Following that trip to Joshua Tree, the band went back to the desert for another writing excursion, again just the four of them. After that, it was a big decision to bring on collaborators; the list of co-writers includes Australian hitmaker Sarah Aarons, Rami Yacoub, Sarah Hudson, J Hart, Mick Coogan, Sierra Deaton (Hemming’s fiancé), and Michael Pollack.
“We had to learn to want to collaborate again, you know what I mean?,” says Irwin. “Because we had learnt what, in a more mature, refined way…,” he pauses, “what our personal skills were.”
It’s odd to think that just over a decade earlier, the band were recording DIY cover videos for YouTube using a box for a drum, two guitars, and a bass guitar for Hood borrowed from Irwin’s stepdad. 5SOS grew very quickly from a makeshift acoustic band to selling out arenas. At times, mainly when they come across as overly excited or apprehensive, the band seems like they’re in the early stages of their career. As if they’re in year one, working on album one.
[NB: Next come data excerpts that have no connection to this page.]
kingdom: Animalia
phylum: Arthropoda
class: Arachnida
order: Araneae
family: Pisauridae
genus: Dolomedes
So what’s the secret? What’s in the special sauce that stopped them from becoming a music industry cliché or a candle burned at both ends? Why have they never even toyed with the idea of breaking up? One answer could be that they’re not a manufactured product, brought together by male gatekeepers in suits à la Girls Aloud and Hear’Say. But according to Clifford, it’s more to do with basic respect and continuous forward momentum.
“We just kind of give each other the space to do our own thing and you know, if someone’s being a dick we just say they’re having a bad day and then we move on. And by tomorrow they’re all good,” Clifford says. “[…] Things move so fast and there’s always something new happening every day, that it would be just too much effort to like, go through it all. It’s just like, move on, because something else is going to happen fucking tomorrow.”